# lamina flow engine liquid piston



## deatharena89 (Jan 6, 2010)

hello everyone i have made a lamina flow engine using very simple materials like aluminium pipe,two rubber corks,water as piston,a transparent tube in which the liquid oscillates and a clip to hold the tube....i hope you all like it.... ;D

i love to make engines in a simple way.... 
[ame=http://www.youtube.com/watch?v=NRmFRRK2ykw]http://www.youtube.com/watch?v=NRmFRRK2ykw[/ame]


----------



## ariz (Jan 9, 2010)

ehmm... not just what I could have called an engine, but interesting anyway

what is that causes the piston (well, the water  ) to oscillate?


----------



## deatharena89 (Jan 10, 2010)

ariz  said:
			
		

> ehmm... not just what I could have called an engine, but interesting anyway
> 
> what is that causes the piston (well, the water  ) to oscillate?

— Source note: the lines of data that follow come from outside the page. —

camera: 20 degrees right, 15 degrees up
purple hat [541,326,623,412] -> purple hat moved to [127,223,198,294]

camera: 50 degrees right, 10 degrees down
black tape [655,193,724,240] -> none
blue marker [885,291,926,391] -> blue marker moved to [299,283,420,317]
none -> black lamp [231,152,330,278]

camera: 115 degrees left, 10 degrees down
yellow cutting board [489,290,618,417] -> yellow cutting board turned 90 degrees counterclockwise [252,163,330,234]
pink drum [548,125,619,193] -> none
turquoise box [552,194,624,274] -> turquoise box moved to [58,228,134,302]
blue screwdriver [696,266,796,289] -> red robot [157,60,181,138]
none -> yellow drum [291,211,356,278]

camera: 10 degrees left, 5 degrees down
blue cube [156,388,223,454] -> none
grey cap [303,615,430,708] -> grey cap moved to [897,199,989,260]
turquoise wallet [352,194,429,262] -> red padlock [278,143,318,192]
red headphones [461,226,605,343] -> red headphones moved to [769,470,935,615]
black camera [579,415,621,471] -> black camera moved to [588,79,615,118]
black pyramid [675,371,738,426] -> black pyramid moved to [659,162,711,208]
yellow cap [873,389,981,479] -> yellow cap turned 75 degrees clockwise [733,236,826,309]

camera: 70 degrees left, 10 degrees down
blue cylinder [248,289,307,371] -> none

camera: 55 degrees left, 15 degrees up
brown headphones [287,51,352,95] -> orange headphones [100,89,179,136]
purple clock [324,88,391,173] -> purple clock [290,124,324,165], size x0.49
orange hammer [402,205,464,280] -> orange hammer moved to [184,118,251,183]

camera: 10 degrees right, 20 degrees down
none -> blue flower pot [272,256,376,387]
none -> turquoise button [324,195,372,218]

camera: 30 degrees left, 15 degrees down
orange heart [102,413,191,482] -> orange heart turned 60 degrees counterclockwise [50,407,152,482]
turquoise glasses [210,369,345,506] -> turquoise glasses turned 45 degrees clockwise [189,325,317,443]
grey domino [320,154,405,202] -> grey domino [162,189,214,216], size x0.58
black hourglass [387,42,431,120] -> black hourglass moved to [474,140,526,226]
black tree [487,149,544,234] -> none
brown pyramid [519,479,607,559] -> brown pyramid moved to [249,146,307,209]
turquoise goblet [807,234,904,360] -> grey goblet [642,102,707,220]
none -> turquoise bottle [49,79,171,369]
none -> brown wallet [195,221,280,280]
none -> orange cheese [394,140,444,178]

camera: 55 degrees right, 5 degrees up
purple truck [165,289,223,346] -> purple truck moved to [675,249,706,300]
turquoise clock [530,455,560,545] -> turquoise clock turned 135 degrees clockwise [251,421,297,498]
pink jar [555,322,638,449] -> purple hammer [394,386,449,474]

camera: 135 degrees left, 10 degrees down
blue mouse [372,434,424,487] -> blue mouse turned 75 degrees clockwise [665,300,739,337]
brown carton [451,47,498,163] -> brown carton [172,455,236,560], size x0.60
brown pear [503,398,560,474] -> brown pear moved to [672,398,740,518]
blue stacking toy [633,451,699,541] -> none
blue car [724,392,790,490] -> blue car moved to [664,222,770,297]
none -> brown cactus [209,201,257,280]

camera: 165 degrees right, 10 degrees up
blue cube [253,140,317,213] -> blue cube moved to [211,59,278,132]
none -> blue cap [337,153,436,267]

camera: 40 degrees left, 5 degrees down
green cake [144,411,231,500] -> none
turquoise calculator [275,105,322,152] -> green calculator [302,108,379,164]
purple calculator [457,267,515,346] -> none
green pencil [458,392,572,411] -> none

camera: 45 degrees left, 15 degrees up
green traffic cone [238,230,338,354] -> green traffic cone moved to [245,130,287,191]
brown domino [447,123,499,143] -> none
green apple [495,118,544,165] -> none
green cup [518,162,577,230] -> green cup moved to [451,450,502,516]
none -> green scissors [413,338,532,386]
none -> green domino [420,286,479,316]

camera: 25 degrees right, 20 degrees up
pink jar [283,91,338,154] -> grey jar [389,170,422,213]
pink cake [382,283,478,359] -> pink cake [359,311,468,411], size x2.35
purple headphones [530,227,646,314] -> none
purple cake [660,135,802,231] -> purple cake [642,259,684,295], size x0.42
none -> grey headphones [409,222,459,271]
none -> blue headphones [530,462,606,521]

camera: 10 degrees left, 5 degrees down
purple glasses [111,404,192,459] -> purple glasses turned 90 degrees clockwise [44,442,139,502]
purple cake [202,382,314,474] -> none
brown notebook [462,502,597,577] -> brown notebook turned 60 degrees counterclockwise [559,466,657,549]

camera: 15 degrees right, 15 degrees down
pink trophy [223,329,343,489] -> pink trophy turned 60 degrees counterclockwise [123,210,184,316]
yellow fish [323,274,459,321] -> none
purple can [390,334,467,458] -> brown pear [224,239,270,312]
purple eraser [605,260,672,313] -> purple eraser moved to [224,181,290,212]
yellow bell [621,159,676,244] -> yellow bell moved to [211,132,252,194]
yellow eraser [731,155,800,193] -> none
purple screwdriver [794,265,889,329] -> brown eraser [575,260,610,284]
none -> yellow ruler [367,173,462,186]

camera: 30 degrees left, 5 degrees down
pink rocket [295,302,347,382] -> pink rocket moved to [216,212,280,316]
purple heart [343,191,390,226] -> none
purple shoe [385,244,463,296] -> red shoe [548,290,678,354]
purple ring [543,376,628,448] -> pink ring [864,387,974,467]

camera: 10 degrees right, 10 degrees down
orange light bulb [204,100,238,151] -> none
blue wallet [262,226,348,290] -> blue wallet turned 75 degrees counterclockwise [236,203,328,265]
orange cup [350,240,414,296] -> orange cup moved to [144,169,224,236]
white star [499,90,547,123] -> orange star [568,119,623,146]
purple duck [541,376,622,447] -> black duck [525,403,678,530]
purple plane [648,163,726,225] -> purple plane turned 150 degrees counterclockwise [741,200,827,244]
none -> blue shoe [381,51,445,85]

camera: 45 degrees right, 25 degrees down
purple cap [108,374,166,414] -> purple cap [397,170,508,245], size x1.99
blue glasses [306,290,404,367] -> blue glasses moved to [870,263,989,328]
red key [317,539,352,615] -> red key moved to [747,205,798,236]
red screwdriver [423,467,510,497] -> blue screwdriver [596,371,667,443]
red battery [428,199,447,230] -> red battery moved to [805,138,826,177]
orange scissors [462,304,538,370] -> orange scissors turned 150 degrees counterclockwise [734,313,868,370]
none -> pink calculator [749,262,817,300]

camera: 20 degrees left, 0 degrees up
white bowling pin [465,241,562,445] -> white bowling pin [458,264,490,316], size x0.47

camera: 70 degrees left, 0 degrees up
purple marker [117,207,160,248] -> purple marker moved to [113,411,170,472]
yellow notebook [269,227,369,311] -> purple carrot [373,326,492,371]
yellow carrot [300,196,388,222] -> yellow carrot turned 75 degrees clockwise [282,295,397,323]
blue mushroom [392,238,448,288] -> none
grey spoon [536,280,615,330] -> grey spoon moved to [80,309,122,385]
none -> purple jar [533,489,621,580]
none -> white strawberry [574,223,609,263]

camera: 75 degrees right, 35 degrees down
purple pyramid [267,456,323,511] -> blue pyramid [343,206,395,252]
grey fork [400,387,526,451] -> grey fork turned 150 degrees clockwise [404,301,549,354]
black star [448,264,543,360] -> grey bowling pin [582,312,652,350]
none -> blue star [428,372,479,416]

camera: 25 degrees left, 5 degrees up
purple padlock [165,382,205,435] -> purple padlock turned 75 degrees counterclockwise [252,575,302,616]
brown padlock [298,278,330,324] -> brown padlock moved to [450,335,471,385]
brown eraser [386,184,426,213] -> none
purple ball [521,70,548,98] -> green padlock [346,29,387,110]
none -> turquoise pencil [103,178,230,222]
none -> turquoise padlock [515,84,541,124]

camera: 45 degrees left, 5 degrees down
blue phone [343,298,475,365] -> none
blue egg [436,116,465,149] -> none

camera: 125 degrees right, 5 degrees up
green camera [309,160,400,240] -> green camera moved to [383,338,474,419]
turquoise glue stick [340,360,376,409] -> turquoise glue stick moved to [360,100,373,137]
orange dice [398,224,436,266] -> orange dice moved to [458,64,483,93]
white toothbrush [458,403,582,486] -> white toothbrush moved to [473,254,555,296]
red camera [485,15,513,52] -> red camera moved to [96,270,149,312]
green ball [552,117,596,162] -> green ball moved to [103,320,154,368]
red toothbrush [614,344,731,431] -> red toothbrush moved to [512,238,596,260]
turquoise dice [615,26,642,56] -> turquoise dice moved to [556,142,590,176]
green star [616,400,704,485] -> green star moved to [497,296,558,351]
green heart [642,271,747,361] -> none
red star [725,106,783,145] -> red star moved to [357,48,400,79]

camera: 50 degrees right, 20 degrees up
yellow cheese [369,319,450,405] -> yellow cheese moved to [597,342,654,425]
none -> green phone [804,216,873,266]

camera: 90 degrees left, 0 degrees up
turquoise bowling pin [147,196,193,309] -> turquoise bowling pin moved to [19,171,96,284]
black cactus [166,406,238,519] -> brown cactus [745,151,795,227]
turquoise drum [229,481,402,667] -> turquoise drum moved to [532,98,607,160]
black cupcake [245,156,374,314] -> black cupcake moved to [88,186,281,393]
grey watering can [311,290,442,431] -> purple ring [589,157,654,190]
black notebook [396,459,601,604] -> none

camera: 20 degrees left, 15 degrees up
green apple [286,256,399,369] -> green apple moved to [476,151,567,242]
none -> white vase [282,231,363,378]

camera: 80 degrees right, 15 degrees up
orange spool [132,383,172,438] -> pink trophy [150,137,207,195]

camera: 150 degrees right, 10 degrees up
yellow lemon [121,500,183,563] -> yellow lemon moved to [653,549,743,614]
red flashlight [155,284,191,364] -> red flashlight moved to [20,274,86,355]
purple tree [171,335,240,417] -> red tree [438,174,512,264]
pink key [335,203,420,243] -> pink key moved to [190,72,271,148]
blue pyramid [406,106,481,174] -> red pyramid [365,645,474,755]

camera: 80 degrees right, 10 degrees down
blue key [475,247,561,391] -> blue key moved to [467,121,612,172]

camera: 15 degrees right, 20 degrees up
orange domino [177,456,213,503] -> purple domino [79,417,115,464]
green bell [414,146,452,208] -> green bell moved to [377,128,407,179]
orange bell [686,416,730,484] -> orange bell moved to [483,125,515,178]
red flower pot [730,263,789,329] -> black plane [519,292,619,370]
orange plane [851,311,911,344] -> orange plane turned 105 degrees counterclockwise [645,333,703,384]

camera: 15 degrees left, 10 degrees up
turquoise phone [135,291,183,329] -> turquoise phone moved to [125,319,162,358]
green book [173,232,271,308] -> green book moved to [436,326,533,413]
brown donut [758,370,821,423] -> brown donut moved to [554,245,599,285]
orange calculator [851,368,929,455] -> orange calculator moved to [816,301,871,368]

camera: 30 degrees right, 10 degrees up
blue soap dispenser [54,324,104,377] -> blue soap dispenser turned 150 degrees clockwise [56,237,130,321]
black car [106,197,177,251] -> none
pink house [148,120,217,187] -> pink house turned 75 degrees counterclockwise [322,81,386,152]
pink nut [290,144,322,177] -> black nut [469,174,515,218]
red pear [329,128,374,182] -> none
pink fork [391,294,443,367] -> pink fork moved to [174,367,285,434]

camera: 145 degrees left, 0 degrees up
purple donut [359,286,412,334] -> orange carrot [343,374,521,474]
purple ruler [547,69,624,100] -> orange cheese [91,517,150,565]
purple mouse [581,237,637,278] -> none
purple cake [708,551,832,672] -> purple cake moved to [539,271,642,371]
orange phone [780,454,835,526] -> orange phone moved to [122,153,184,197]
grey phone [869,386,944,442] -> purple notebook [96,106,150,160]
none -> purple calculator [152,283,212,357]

it is called as lamina flow engine,the regenerator stack(steel wool) is placed inside the aluminium pipe when it is heated the thermal lag increases and it gives an oscillating movement to the piston.the piston can either be graphite,liquid,aluminium,brass etc.the only thing is the piston should give a smooth movement inside the cylinder.....the place where we heat is the hot junction and the place where the piston oscillates is the cold junction....


----------